_Task instructions_.
Because only the text is wanted, repeat the records below exactly and omit the pictures.

Stored data:

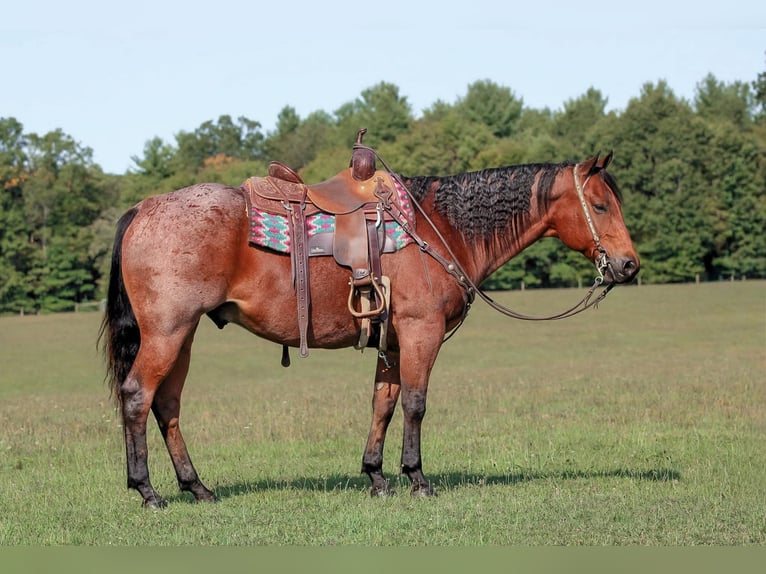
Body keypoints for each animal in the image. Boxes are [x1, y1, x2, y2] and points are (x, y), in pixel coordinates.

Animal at [100, 149, 639, 508]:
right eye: (601, 205)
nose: (629, 265)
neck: (438, 227)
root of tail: (145, 207)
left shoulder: (393, 340)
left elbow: (384, 403)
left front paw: (376, 476)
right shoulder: (421, 332)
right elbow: (416, 404)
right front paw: (417, 478)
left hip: (183, 336)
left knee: (168, 406)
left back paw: (197, 487)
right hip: (168, 332)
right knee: (138, 397)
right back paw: (147, 490)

_Response to the exercise_.
Body keypoints for each animal in the image. Boxes are [x1, y1, x2, y2] and points are (x, y), in pixel coordinates.

Animal at [100, 149, 639, 508]:
right eye: (601, 205)
nose: (629, 265)
neck: (438, 227)
root of tail: (145, 207)
left shoulder: (393, 340)
left elbow: (384, 403)
left front paw: (376, 476)
right shoulder: (421, 332)
right elbow: (416, 404)
right front paw: (417, 478)
left hip: (183, 336)
left knee: (168, 406)
left back paw: (197, 487)
right hip: (168, 332)
right knee: (138, 397)
right back paw: (147, 490)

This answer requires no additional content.